PROBLEM TO WORK ON:
Your output should be the lines from the one containing "- liver parenchyma" through the last line below, both ends included, exactly as written and free of pictures.

*** ENTRIES PROVIDED Section Begins ***

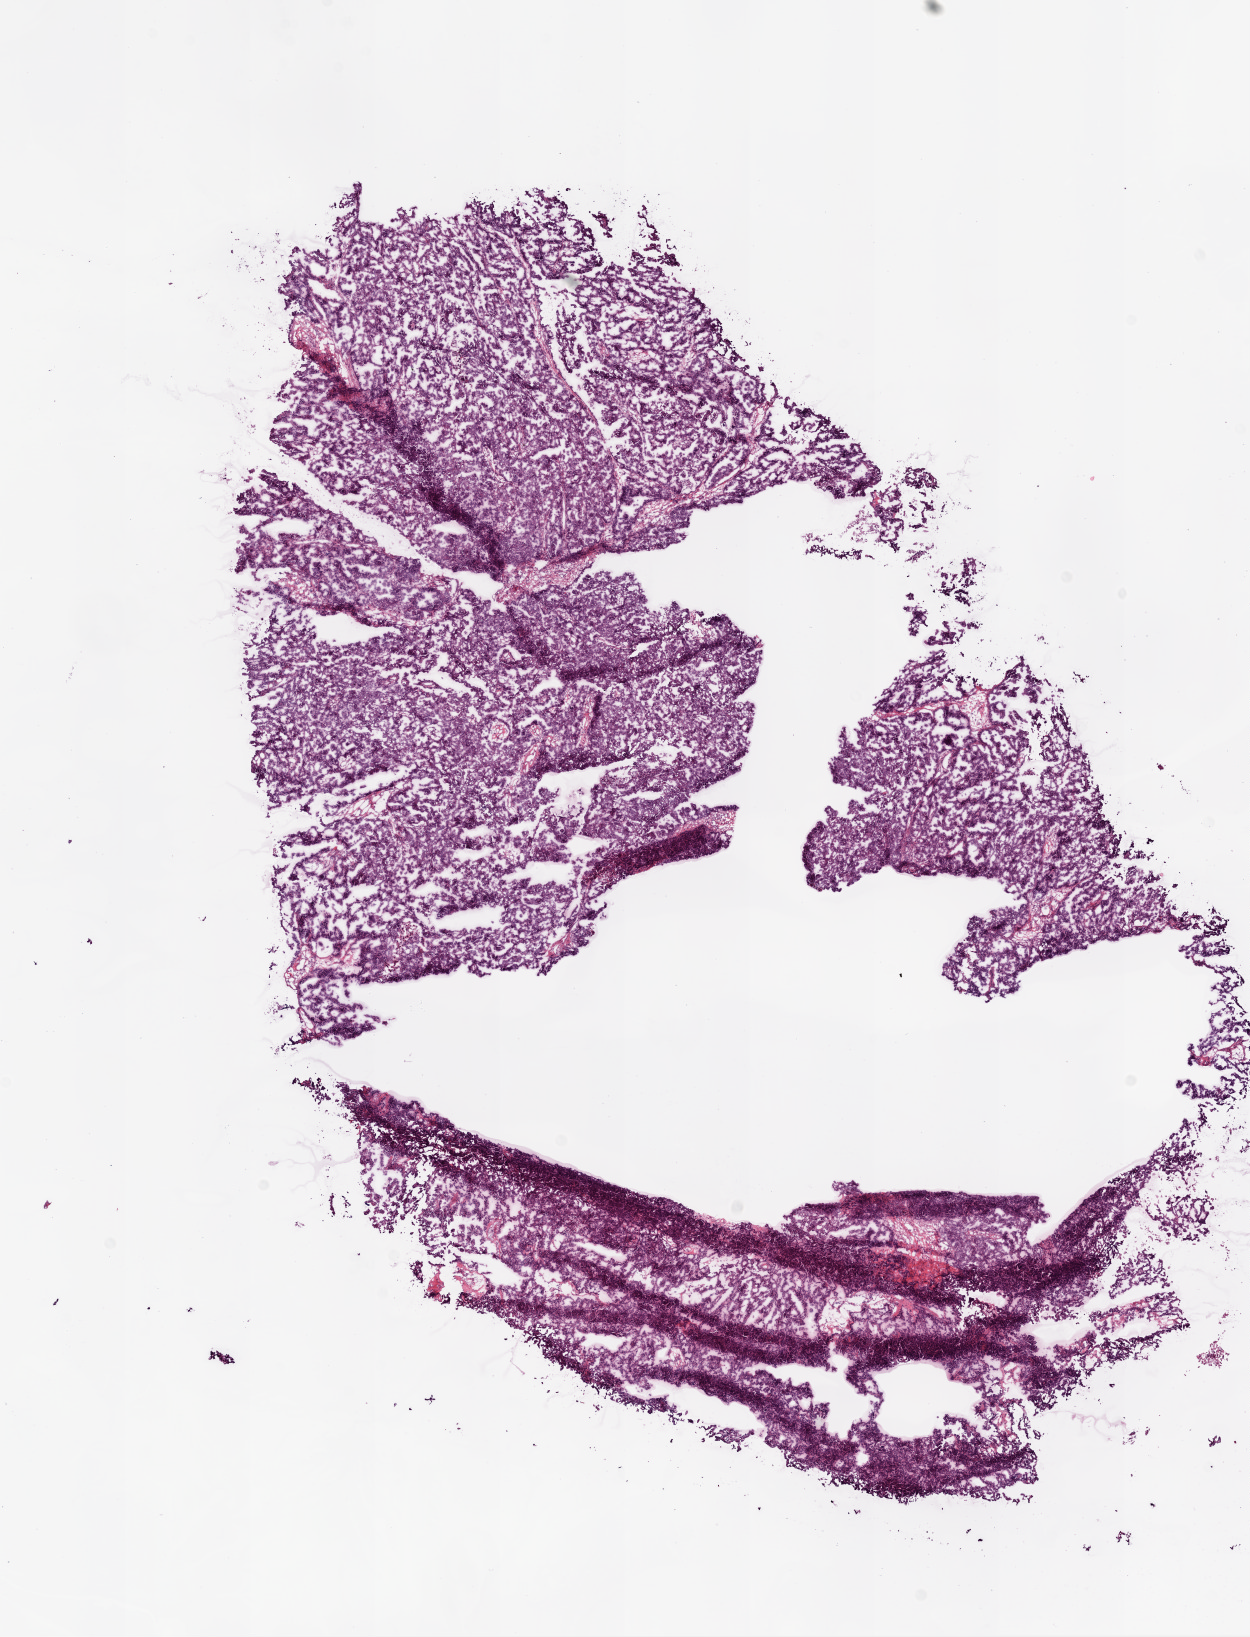
H&E whole-slide image — a low-resolution overview of the entire scanned area, about 10.0 x 13.1 mm, frozen section, sample: primary tumour, ovary. Female, age 61 years at initial diagnosis. Histologic grade: G2 (moderately differentiated). Composition of this section per pathologist review: tumour cells 95%, tumour nuclei 99%, normal cells 0%, stromal cells 5%, necrosis 0%.
• diagnosis: Serous cystadenocarcinoma, NOS
• FIGO stage: IV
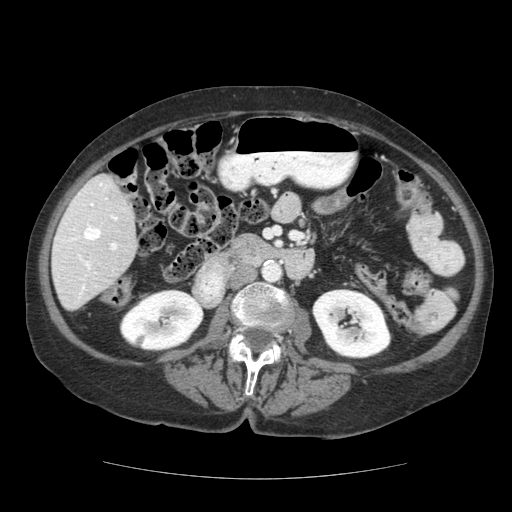
Contrast-enhanced abdominal CT (liver protocol), one axial slice. Position 49 of 111 along the scan axis. Reconstruction kernel STANDARD. Soft-tissue window (W 400 / L 40 HU). 2.5 mm slice thickness. 512 × 512 image matrix, field of view 360 × 360 mm. From the clinical record (not read from this slice): diagnosis: hepatocellular carcinoma (patient treated with transarterial chemoembolisation; whether this scan precedes or follows treatment is not stated here); TNM stage (as recorded): Stage-I; Child-Pugh class: A; tumour nodularity: uninodular; tumour size: 7.3 cm.
Structures marked on this image (semi-automatically segmented with operator editing):
- liver parenchyma outside the tumour (the mass and vessels are separate outlines, so this box may not span the whole liver): box from (x=52, y=174) to (x=138, y=310) px
- portal vein: (x=56, y=183)–(x=118, y=299)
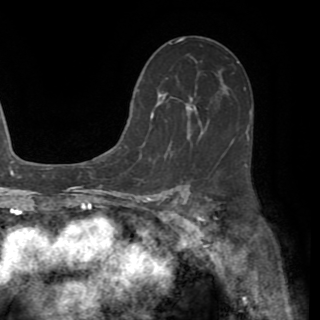
Breast MRI (dynamic contrast-enhanced), one axial slice; slice 34 of 82 in the series (ordered by position); cropped to one breast; dynamic contrast-enhanced series, time point 2 of 8 at this slice position (early post-contrast); 1.5 T; TE 3.2 ms, TR 6.5 ms; 2.2 mm slice thickness; 320 × 320 image matrix, field of view 225 × 225 mm. Female patient.
Outlined on this slice (semi-automatic segmentation, software-assisted and operator-edited):
- enhancing-tissue mask used for the functional tumour volume (all voxels passing the contrast-enhancement thresholds inside the analysis volume; usually the tumour): box from (x=130, y=78) to (x=226, y=144) px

*** ENTRIES PROVIDED Section Ends ***

RESPONSE FOR THIS EXERCISE:
- liver parenchyma outside the tumour (the mass and vessels are separate outlines, so this box may not span the whole liver): box from (x=52, y=174) to (x=138, y=310) px
- portal vein: (x=56, y=183)–(x=118, y=299)
Breast MRI (dynamic contrast-enhanced), one axial slice; slice 34 of 82 in the series (ordered by position); cropped to one breast; dynamic contrast-enhanced series, time point 2 of 8 at this slice position (early post-contrast); 1.5 T; TE 3.2 ms, TR 6.5 ms; 2.2 mm slice thickness; 320 × 320 image matrix, field of view 225 × 225 mm. Female patient.
Outlined on this slice (semi-automatic segmentation, software-assisted and operator-edited):
- enhancing-tissue mask used for the functional tumour volume (all voxels passing the contrast-enhancement thresholds inside the analysis volume; usually the tumour): box from (x=130, y=78) to (x=226, y=144) px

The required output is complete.